START Reading text

Novel Application of Immunomodulatory Mushroom Polysaccharide (β-Glucan) and Triterpenes for Diabetic Wound Care

β-Glucan and triterpenes are two important derivative compounds from traditional medicinal mushroom, such as Ganoderma lucidum and Antrodia cinnamomea. β-glucan and triterpenes are considered to have immunoregulatory properties in disease treatment for long years. The immunoregulatory effects are usually activated through some transcription of pro-inflammatory genes and possess immunomodulatory activity. Difficulty in healing wound now is a common condition that occurred in diabetic patients, and the physiological hyperglycemic status of diabetic patients resulting in the wounds continue to produce an inflammatory response. Thus, we hope to use β-glucan and triterpenes for difficult wound healing that possess immunomodulatory activity on the wound micro-environment and stimulate the positive effects on healing. In this chapter, these two important derivative compounds from traditional medicinal mushroom were examined by diabetic mammal’s wound healing models. In these models, the skin wounds’ microenvironment is expected close to diabetic foot, suffering in hyperglycemic and inflammatory status. The results are clearly presented, with the immunomodulatory effects from mushroom β-glucan and triterpenes that involved in modulating the cell-mediated immune system to cause cellular proliferation and further to introduce healing performance of the chronic inflammation wounds.

Diagnosis, Treatment, Multidisciplinary Collaborative Therapy and Prevention of Diabetic Foot

Diabetic foot (DF) is one of the most common complications of diabetes. Diabetic foot is one of the main causes of disability and death of diabetic patients, and it is also a major public health problem that causes a heavy burden on society. Diabetic foot involves a variety of factors including peripheral nerve tissue lesions, ischemic lesions, and reduced body immunity. With the development of medical standards, clinical knowledge and treatment of diabetic foot are constantly improving. Early diagnosis and intervention is the key to reducing the incidence of diabetic foot and improving the cure rate. This chapter will briefly introduce the diagnosis, the treatment, the multidisciplinary collaborative therapy and prevention of diabetic foot.

Neurocognitive Dysfunction and Diabetic Foot

Diabetic foot ulcers are one of the most serious complications associated with diabetes. People with diabetes experience an accelerated rate of age-related cognitive decline, and comorbid complications increase the likelihood of neurocognitive attenuation. The current body of research into neurocognitive functioning in individuals with diabetic foot ulcers is small, but suggests significantly increased rates of neurocognitive dysfunction, and that up to one quarter of this cohort have cognitive functioning consistent with dementia samples. This has implications for utilising disease self-management as the primary treatment model. Neurocognitive deficits mean that understanding, retaining, and adhering to management recommendations are likely to be difficult in this group. Further research is needed in this area to determine the specific neurocognitive profile associated with diabetic foot, including which cognitive domains are the most impacted. The provision of a framework for tailoring management strategies to assist this group with more efficacious disease management is also required.

END Reading text

* [Task goal]:
According to the diabetic foot text, what share of people with diabetic foot ulcers may have cognitive functioning consistent with dementia samples? The rows that follow come from a separate source, not from the diabetic foot text.

START Source information

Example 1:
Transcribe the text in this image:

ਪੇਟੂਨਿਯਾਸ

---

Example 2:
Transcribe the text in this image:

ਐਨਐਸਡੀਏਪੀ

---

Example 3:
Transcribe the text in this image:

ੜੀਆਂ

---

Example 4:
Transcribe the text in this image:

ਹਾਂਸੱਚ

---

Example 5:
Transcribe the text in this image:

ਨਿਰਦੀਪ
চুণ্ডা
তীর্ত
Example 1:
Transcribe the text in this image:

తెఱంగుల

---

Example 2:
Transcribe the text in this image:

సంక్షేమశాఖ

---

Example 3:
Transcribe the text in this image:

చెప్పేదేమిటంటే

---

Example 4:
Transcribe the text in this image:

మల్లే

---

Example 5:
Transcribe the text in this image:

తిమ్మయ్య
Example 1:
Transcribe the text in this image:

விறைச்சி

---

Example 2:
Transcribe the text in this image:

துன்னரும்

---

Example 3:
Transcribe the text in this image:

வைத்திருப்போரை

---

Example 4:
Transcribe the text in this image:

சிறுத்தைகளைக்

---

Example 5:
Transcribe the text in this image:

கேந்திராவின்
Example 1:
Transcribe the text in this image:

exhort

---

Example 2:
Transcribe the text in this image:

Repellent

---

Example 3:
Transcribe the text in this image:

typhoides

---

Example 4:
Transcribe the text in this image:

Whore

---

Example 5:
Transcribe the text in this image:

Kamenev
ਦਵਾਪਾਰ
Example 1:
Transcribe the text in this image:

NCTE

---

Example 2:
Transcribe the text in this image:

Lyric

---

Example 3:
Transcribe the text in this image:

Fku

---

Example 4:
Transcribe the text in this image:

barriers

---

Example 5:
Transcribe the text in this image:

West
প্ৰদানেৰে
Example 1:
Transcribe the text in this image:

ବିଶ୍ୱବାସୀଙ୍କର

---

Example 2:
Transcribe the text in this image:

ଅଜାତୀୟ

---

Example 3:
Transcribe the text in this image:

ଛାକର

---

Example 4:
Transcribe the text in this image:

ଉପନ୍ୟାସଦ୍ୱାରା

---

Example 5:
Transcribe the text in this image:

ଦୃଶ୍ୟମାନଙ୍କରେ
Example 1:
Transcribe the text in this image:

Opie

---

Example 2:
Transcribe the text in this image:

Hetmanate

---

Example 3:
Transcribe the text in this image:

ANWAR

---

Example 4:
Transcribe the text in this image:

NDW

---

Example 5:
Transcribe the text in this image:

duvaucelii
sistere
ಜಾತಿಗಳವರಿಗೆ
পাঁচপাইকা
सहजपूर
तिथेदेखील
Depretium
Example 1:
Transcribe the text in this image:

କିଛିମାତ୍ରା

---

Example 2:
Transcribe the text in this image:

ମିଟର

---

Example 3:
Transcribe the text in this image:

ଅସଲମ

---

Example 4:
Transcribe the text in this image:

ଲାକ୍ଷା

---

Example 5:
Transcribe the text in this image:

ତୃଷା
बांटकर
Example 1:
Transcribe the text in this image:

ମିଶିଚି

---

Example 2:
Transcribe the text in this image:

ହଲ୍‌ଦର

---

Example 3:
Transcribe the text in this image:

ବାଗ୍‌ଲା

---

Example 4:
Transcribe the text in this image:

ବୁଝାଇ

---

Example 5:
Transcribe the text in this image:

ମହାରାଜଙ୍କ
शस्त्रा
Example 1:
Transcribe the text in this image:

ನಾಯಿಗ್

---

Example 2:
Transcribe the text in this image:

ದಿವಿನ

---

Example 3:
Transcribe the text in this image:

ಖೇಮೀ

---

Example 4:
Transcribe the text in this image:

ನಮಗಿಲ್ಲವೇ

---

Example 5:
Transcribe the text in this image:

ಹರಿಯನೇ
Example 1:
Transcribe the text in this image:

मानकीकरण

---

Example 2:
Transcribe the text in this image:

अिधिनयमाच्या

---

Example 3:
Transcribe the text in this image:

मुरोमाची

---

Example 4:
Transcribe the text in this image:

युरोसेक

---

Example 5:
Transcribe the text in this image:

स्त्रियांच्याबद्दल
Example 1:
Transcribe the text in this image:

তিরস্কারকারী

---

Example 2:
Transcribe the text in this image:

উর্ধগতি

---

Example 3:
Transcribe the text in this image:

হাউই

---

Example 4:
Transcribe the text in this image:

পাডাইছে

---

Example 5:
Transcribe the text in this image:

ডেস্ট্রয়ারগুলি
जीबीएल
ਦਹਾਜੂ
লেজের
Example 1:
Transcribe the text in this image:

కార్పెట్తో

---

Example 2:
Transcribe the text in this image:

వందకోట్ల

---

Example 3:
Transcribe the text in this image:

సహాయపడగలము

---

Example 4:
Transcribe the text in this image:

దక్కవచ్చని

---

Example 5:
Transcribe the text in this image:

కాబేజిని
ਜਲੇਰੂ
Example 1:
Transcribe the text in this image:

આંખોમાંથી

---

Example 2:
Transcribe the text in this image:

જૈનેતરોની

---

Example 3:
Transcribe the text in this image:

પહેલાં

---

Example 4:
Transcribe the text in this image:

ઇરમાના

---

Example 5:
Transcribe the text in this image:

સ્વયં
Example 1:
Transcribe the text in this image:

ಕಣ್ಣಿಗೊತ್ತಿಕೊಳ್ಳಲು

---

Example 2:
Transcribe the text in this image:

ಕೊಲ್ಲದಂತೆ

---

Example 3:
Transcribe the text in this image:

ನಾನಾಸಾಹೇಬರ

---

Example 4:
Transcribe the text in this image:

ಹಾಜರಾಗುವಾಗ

END Source information

* [Problem solution]:
Up to one quarter.